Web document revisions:
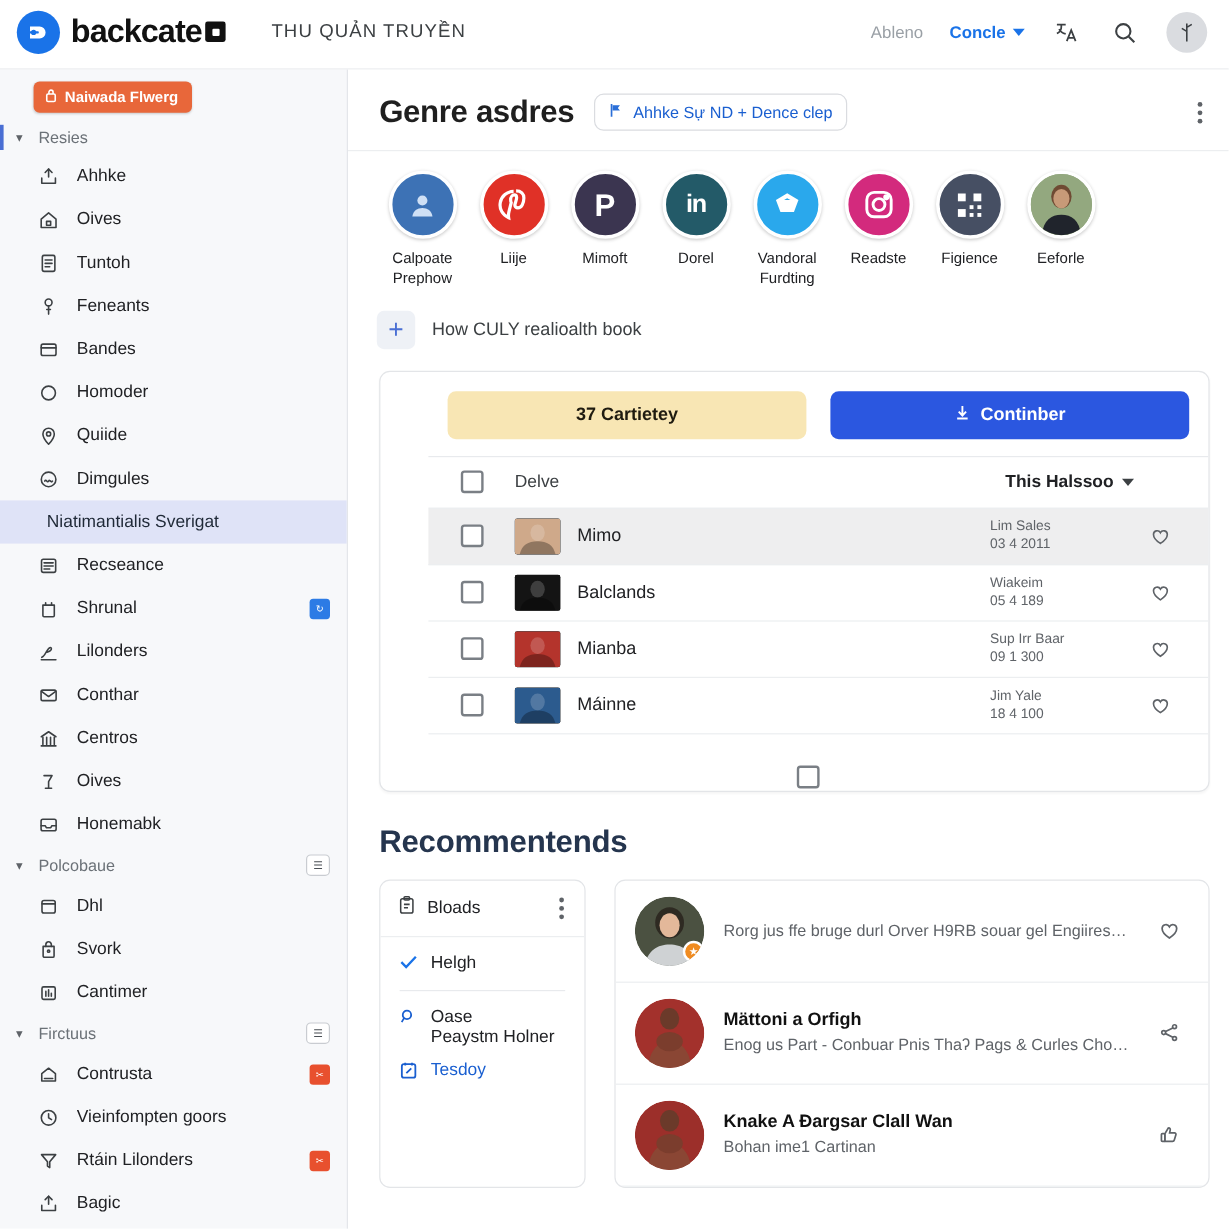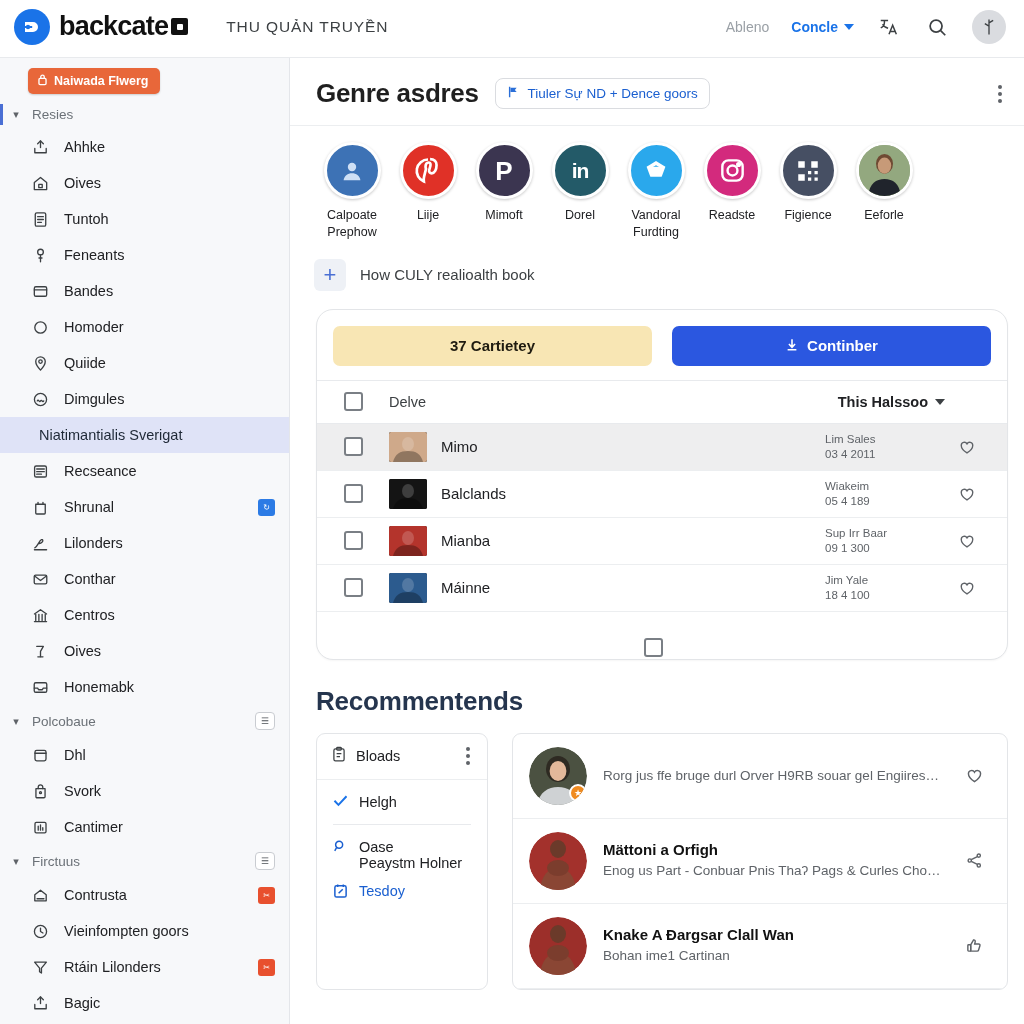--- a/index.html
+++ b/index.html
@@ -138,23 +138,24 @@
   .addbtn {
     width: 32px; height: 32px; border-radius: 6px; background: #eef1f6;
     display: flex; align-items: center; justify-content: center;
     color: #4a6fd4; font-size: 22px; line-height: 1;
   }
   .addlabel { font-size: 15px; color: #3c4043; }
 
   
   .card {
     margin: 4px 16px 0 26px;
-    border: 1px solid #e3e5e8; border-radius: 17px;
+    border: 1px solid #e3e5e8; border-radius: 9px;
     background: #fff; overflow: hidden;
     box-shadow: 0 1px 2px rgba(0,0,0,.04);
+    padding-left: 40px;
   }
   .card-actions { display: flex; gap: 20px; padding: 16px 16px 14px 16px; }
   .btn {
     flex: 1 1 0; height: 40px; border-radius: 7px;
     display: flex; align-items: center; justify-content: center; gap: 8px;
     font-size: 15px; font-weight: bold;
   }
   .btn.warn { background: #f8e6b4; color: #1f1b10; }
   .btn.primary { background: #2b57e0; color: #fff; }
 
@@ -495,21 +496,21 @@
 
       <div class="page-head">
         <div class="page-title">Genre asdres</div>
         <div class="chip-btn">
           <span>
             <svg width="14" height="14" viewBox="0 0 16 16">
                 <path d="M3 2v12" stroke="#2b6fd8" stroke-width="1.6" fill="none"></path>
                 <path d="M4 3h7l-2 2.6L11 8H4z" fill="#2b6fd8"></path>
               </svg>
           </span>
-          <span>Tiuler Sự ND + Dence goors</span>
+          <span>Ahhke Sự ND + Dence clep</span>
         </div>
         <div class="kebab">
             <i></i>
             <i></i>
             <i></i>
           </div>
       </div>
 
       <div class="social-row" id="social-row">
           <div class="social">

* Exercise directions
Without copying the pictures, transcribe the entries exactly.

* Written answer
--- a/index.html
+++ b/index.html
@@ -138,23 +138,24 @@
   .addbtn {
     width: 32px; height: 32px; border-radius: 6px; background: #eef1f6;
     display: flex; align-items: center; justify-content: center;
     color: #4a6fd4; font-size: 22px; line-height: 1;
   }
   .addlabel { font-size: 15px; color: #3c4043; }
 
   
   .card {
     margin: 4px 16px 0 26px;
-    border: 1px solid #e3e5e8; border-radius: 17px;
+    border: 1px solid #e3e5e8; border-radius: 9px;
     background: #fff; overflow: hidden;
     box-shadow: 0 1px 2px rgba(0,0,0,.04);
+    padding-left: 40px;
   }
   .card-actions { display: flex; gap: 20px; padding: 16px 16px 14px 16px; }
   .btn {
     flex: 1 1 0; height: 40px; border-radius: 7px;
     display: flex; align-items: center; justify-content: center; gap: 8px;
     font-size: 15px; font-weight: bold;
   }
   .btn.warn { background: #f8e6b4; color: #1f1b10; }
   .btn.primary { background: #2b57e0; color: #fff; }
 
@@ -495,21 +496,21 @@
 
       <div class="page-head">
         <div class="page-title">Genre asdres</div>
         <div class="chip-btn">
           <span>
             <svg width="14" height="14" viewBox="0 0 16 16">
                 <path d="M3 2v12" stroke="#2b6fd8" stroke-width="1.6" fill="none"></path>
                 <path d="M4 3h7l-2 2.6L11 8H4z" fill="#2b6fd8"></path>
               </svg>
           </span>
-          <span>Tiuler Sự ND + Dence goors</span>
+          <span>Ahhke Sự ND + Dence clep</span>
         </div>
         <div class="kebab">
             <i></i>
             <i></i>
             <i></i>
           </div>
       </div>
 
       <div class="social-row" id="social-row">
           <div class="social">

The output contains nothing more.